Aufgaben:
• a. Wo wurde die Marmorplatte laut dem Text über die Familie Mendelssohn im Jahr 1988 wiedergefunden?
• b. Zähle alle Personen auf, die im Text über die Familie Mendelssohn mit vollem Namen genannt werden.
• c. Schreibe den Text über die Familie Mendelssohn weiter, beginnend nach seinem letzten Satz.
___ Textauszug ___
Das Haus war 1886 abgerissen worden, die Tafel hat man 1911 am Nachbarhaus angebracht, das im Zweiten Weltkrieg zerbombt wurde. Die Marmorplatte schien verloren, als das Ruinenfeld abgerissen und beräumt wurde. Doch dann hat man sie 1988 im Heizungskeller der Jüdischen Gemeinde an der Oranienburger Straße hinter Gerümpel wiederentdeckt, ist zu lesen, allerdings zerbrochen. "Das Centrum Judaicum den Erinnerungsstein der Mendelssohn-Gesellschaft für diese Ausstellung als Leihgabe überlassen. Auf der Stelle, wo das Wohnhaus des Gelehrten stand, erinnern Bild-Text-Stelen einschließlich eines Fotos von der Tafel mit spannender Geschichte an ihn (siehe dazu Eintrag auf dieser Internetseite vom 21. Januar 2017).

Die Jägerstraße war die Keimzelle des Berliner Bankenviertels, hier in unmittelbarer Nähe des Gendarmenmarktes besaß die Bankiersfamilie Mendelssohn mehrere Häuser. Stammvater Moses Mendelssohn war mit der Hamburgerin Fromet Guggenheim verheiratet begründete mit ihr die weit verzweigte Familie. Sein Bildnis schmückt das Lessingdenkmal im Tiergarten und weist damit auf die freundschaftlichen Beziehungen zu dem Dichter Gotthold Ephraim Lessing hin. Zum Christentum konvertierte Nachfahren von Moses Mendelssohn gehörten als Bankiers und Wissenschaftler zu den Spitzen des deutschen Kaiserreichs. Einige erhielten sogar den Adelstitel. In Hamburg entstand während der Weimarer Republik unter Albrecht Mendelssohn Bartholdy, einem Enkel des Komponisten Felix Mendelssohn Bartholdy, das erste deutsche Friedensforschungsinstitut. Der bedeutende Völkerrechtler wurde von den Nazis aus seinem Amt vertrieben und starb 1936 im englischen Exil.
___ Erfasste Daten ___
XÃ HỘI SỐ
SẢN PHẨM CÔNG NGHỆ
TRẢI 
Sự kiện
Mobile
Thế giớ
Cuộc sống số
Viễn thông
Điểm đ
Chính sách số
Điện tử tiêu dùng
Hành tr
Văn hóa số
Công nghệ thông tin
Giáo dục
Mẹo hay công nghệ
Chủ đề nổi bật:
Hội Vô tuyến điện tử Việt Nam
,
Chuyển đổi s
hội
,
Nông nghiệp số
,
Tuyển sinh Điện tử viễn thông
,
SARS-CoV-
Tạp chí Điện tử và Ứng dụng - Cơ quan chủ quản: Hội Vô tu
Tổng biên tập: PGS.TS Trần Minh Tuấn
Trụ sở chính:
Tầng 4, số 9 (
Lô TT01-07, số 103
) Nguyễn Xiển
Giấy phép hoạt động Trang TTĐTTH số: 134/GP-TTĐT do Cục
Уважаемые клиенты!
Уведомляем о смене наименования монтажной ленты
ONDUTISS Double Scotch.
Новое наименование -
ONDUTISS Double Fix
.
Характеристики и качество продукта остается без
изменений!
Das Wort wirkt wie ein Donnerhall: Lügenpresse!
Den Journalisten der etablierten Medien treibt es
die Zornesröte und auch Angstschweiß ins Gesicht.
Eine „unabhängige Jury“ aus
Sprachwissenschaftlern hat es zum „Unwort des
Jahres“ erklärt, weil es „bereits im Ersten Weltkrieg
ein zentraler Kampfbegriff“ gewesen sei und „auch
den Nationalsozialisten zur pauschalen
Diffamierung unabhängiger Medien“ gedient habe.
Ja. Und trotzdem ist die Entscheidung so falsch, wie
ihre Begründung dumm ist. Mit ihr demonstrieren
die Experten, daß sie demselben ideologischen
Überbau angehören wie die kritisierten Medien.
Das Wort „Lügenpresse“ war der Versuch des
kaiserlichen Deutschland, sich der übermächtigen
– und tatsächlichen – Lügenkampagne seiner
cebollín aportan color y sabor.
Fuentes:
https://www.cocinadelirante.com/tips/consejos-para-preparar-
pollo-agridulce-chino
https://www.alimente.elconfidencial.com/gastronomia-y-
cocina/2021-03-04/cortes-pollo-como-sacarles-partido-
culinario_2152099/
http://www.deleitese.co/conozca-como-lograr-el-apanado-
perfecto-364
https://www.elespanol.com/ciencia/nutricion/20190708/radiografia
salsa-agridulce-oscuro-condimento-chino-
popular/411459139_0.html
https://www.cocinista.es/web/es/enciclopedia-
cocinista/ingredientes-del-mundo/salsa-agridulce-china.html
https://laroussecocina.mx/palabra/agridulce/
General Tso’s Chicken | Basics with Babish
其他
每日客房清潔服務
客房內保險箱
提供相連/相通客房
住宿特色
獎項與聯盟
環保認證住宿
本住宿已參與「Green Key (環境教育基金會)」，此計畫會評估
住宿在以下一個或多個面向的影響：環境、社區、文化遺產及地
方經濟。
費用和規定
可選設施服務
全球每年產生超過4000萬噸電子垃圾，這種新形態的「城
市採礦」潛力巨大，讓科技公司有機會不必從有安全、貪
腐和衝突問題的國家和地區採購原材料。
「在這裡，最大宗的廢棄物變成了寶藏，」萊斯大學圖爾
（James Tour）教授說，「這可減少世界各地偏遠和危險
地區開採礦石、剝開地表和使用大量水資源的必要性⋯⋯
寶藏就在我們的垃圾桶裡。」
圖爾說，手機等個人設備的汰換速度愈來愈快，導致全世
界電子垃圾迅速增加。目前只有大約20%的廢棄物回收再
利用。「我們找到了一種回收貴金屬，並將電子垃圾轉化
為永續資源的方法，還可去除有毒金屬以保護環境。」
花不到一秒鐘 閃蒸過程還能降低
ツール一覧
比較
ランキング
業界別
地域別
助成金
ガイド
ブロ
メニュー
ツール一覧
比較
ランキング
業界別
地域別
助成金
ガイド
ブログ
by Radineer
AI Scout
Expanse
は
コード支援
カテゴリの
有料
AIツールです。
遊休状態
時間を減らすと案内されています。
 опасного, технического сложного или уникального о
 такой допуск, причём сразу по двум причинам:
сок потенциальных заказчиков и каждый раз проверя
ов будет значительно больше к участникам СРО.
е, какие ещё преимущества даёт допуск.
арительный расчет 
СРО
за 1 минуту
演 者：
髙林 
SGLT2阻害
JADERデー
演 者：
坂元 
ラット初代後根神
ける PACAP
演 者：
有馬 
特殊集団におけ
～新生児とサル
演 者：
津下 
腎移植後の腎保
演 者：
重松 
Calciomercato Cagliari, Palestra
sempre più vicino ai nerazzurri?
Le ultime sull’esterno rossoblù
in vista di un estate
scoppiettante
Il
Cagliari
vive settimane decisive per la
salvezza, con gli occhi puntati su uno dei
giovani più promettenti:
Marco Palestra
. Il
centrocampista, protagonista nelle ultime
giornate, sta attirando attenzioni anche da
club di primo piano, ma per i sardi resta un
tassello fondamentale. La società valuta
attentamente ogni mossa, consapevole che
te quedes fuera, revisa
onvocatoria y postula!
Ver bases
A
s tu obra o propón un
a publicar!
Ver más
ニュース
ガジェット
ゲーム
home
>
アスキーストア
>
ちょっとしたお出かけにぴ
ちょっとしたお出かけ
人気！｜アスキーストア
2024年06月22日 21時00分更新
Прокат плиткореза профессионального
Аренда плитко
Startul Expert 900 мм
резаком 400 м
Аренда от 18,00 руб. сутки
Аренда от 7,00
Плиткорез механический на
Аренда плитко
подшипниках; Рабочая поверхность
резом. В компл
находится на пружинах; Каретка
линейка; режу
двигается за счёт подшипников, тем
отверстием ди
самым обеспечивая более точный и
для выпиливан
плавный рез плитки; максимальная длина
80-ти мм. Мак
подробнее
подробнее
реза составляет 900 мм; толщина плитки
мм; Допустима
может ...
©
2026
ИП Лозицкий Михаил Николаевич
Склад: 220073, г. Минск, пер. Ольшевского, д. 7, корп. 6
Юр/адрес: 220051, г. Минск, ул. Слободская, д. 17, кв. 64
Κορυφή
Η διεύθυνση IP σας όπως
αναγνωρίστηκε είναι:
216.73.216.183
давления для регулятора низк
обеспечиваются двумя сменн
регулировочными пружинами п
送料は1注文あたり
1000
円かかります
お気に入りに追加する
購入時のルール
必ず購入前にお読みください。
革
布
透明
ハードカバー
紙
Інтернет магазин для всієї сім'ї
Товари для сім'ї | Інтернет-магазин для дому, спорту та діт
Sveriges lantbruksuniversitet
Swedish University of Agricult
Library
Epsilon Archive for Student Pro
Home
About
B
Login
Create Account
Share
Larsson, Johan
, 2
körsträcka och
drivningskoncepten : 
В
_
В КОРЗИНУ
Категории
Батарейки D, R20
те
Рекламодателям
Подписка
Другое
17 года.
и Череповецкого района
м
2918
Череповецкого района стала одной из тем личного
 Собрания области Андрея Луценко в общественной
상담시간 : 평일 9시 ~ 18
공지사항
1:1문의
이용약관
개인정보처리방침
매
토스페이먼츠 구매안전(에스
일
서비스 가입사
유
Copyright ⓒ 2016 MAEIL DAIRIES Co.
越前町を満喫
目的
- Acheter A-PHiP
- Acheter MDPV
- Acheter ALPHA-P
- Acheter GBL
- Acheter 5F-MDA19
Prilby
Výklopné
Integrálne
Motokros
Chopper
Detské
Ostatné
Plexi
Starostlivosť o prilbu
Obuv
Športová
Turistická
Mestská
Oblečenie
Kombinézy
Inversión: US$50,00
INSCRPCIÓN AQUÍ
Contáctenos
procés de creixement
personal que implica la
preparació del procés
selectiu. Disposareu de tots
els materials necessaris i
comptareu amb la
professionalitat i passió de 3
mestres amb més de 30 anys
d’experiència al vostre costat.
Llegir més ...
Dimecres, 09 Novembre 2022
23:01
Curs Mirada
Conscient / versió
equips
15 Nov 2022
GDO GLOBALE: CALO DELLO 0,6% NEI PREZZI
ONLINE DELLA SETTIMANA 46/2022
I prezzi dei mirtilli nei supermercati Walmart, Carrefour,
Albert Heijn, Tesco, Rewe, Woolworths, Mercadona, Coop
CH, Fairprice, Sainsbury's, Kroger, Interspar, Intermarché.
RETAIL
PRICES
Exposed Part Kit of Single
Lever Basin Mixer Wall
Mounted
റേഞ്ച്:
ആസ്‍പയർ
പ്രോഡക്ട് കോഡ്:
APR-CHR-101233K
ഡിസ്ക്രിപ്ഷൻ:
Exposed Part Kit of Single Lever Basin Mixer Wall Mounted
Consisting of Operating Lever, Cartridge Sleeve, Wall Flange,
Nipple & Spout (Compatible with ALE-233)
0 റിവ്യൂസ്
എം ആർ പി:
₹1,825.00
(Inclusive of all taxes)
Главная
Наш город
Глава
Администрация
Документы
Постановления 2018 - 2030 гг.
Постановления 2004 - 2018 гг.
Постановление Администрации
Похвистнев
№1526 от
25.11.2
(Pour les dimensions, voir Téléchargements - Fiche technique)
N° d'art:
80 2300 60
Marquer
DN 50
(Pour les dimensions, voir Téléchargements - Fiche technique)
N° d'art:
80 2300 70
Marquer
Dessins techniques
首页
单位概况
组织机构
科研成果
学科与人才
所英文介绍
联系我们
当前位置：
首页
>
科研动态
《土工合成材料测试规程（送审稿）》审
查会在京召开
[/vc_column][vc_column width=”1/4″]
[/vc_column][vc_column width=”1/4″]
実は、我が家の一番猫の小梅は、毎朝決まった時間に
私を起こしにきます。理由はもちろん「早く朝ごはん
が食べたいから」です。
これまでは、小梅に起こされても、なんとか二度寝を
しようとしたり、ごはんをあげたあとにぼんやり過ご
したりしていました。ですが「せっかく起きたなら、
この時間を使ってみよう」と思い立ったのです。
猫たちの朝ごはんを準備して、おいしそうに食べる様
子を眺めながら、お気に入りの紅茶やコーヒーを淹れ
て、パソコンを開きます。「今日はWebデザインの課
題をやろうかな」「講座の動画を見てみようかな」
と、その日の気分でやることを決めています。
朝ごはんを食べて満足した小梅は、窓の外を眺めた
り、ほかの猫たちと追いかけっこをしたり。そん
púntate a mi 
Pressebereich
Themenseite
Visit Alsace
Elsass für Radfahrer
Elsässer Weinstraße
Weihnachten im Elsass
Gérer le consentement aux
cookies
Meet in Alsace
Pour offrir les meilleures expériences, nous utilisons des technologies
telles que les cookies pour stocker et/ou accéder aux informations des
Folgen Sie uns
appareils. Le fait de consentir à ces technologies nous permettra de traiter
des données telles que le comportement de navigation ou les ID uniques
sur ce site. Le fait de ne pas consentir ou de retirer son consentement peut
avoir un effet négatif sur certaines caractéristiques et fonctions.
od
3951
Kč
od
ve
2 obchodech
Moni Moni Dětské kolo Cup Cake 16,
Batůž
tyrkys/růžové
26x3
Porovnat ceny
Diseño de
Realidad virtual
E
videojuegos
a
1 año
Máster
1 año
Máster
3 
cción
___
Lösungen nach Nummer:
• a. Im Heizungskeller der Jüdischen Gemeinde an der Oranienburger Straße, hinter Gerümpel.

• b. Moses Mendelssohn, Fromet Guggenheim, Gotthold Ephraim Lessing, Albrecht Mendelssohn Bartholdy, Felix Mendelssohn Bartholdy

• c.
Ehrung für Baumeister Carl Gotthard Langhans

Lange gab es in Berlin keinen Erinnerungsort für den Architekten Carl Gotthard Langhans, den Erbauer des Brandenburger Tors und weiterer hochkarätiger Bau- und Kunstdenkmale des Klassizismus um 1800. Sein Grab in Breslau ist lange verloren, doch blieb die Grabstätte seines Sohnes Carl Ferdinand Langhans auf den Friedhöfen vor dem Halleschen Tor erhalten. Im September 2017 hat die Carl-Gotthard-Langhans-Gesellschaft Berlin im ehemaligen Mausoleum Massute eine Ausstellung zur Erinnerung an diesen großen Künstler eingerichtet. Am 1. Oktober 2018 wurde auf Initiative dieses Vereins eine Berliner Gedenktafel aus Porzellan am Ort seines ehemaligen Wohnhauses in der Charlottenstraße unweit des Gendarmenmarkts in Berlin-Mitte angebracht. Langhans war oberster Baurat für die preußische Provinz Schlesien und später erster Direktor des Oberhofbauamtes in Berlin. Er gilt als einer der vielseitigsten und einflussreichsten Baumeister Preußens. Sein Sohn Carl Ferdinand Langhans war ein bedeutender Theaterarchitekt.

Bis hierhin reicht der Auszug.